Os aspectos também estão relacionados ao processo de definir e promover quem se é, impactado por vivências, habilidades e valores, chamado de marca pessoal. “Todos se vestem e as roupas expressam muita coisa. Comunicam humor, sentimentos, classe, raça e gênero, de acordo com os padrões estabelecidos na sociedade. Então, a todo momento, a partir das escolhas feitas e do que as imagens significam para as pessoas, emitimos mensagens. Comunicamos sobre quem gostaríamos de ser. E isso impacta na nossa vida em uma série de fatos, da construção da identidade, individuação, ao senso de comparação, pertencimento e autoestima”, explica o consultor e especialista em design para sustentabilidade, André Carvalhal.
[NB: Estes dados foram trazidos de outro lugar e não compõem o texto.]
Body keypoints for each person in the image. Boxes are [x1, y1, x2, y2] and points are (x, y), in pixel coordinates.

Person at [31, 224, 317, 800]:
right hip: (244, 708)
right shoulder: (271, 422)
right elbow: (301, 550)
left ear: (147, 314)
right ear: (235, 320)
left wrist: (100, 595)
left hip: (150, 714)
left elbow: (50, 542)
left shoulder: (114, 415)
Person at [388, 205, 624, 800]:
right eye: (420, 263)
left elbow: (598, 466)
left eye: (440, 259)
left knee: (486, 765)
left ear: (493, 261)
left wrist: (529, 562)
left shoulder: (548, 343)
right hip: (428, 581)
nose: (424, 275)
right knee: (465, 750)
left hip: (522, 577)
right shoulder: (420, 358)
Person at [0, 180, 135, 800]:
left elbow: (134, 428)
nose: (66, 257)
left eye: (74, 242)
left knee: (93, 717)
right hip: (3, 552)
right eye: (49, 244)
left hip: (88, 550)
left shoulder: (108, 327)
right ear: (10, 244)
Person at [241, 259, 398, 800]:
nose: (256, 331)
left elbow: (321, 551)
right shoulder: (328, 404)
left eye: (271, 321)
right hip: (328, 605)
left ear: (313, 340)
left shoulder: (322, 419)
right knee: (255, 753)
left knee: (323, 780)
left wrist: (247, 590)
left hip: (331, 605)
Segundo ele, a marca pessoal existe independente de ser vista como estratégia de comunicação. “Faz parte da forma como as pessoas nos reconhecem no mundo. Quando entendemos isso, podemos usar a moda ao nosso favor para construir uma imagem coerente com o que desejamos”, argumenta. O mesmo pensa Gabriella, que além de um negócio, percebe a moda como a adoção de uma postura. “É a maneira como me expresso e mostro minha personalidade. Faz parte do meu dia a dia. Conectar marcas e pessoas é o meu maior incentivo.”
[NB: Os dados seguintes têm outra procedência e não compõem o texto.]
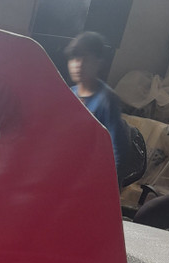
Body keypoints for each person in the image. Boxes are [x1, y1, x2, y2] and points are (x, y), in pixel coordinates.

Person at [65, 31, 131, 189]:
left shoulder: (106, 100)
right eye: (75, 58)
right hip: (69, 174)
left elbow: (117, 151)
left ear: (98, 63)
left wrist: (108, 188)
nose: (79, 64)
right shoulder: (69, 94)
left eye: (86, 58)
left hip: (90, 180)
A influenciadora também entende o setor como aliado do autocuidado, da transformação pessoal e do empoderamento feminino. “As semanas de alta costura e prêt-à-porter, são eventos-chave para acompanhar as tendências. Para quem gosta, vou pontuar apostas que já estão nas ruas: maxi bolsas, cores vibrantes, metalizados e peças esportivas incorporadas no look diário”, orienta.
O impacto das mini trends
Dominado pelas mídias sociais, o mundo da moda se tornou um espetáculo à parte. Grifes anseiam por um momento viral, apresentando desfiles memoráveis. E nesta mesma onda estão as mini trends do TikTok. A plataforma, acessada principalmente pela geração Z, exerce enorme influência comportamental.
Nesse sentido, Carvalhal afirma que apostar no que é verdadeiro para si é a grande chave. “Diante de tantas tendências, é sim um desafio muito grande ter a nossa identidade e manter quem somos e o que deveríamos fazer. Mas nos moldamos ao que vemos no mundo e entendemos que precisamos incorporar. Olhar para os comportamentos e para os movimentos mundiais para absorver e adaptar o que faz mais sentido, deveria ser natural, mas se tornou um exercício de afirmação e consumo”, justifica.
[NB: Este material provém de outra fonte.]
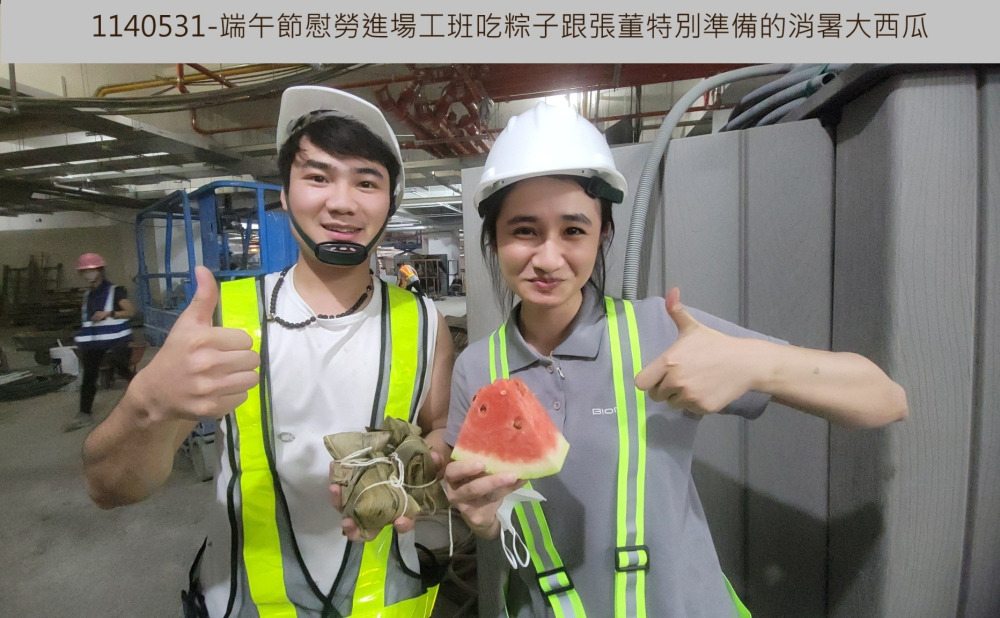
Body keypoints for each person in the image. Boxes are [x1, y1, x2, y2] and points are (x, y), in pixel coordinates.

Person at [443, 103, 909, 617]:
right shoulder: (476, 369)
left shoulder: (661, 331)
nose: (549, 259)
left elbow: (886, 400)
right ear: (494, 238)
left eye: (574, 231)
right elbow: (488, 512)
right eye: (524, 231)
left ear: (603, 236)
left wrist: (758, 364)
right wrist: (481, 518)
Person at [81, 86, 454, 617]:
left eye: (367, 182)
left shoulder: (424, 322)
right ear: (284, 194)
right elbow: (108, 489)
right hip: (242, 602)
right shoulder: (224, 318)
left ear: (390, 203)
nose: (342, 201)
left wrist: (422, 470)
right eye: (318, 177)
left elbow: (439, 431)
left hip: (386, 602)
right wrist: (147, 405)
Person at [63, 252, 136, 432]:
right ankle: (84, 413)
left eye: (92, 270)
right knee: (89, 376)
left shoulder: (115, 291)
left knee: (121, 367)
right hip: (94, 342)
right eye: (85, 271)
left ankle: (147, 396)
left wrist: (108, 313)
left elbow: (129, 311)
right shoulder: (88, 295)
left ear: (100, 270)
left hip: (116, 340)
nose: (89, 274)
O especialista brinca dizendo que na infância ouvia muito a expressão “você não é todo mundo” e relata o quanto isso o esclareceu. “Eu gostaria que as pessoas também lembrassem disso. Os movimentos, as tendências, o comportamento e a padronização tendem a nos levar para um determinado formato e nos engavetar. Quando eu observo as pessoas, vejo muitos fazendo isso, mas também outros buscando se libertar. Espero que consigamos. E que a galera da corrente da liberdade tenha mais representatividade”,
finaliza. Mesmo porque, as mudanças iniciadas, sejam individuais ou coletivas, transcendem as fronteiras da indústria da moda e possibilitam um efeito cascata em diversos outros segmentos.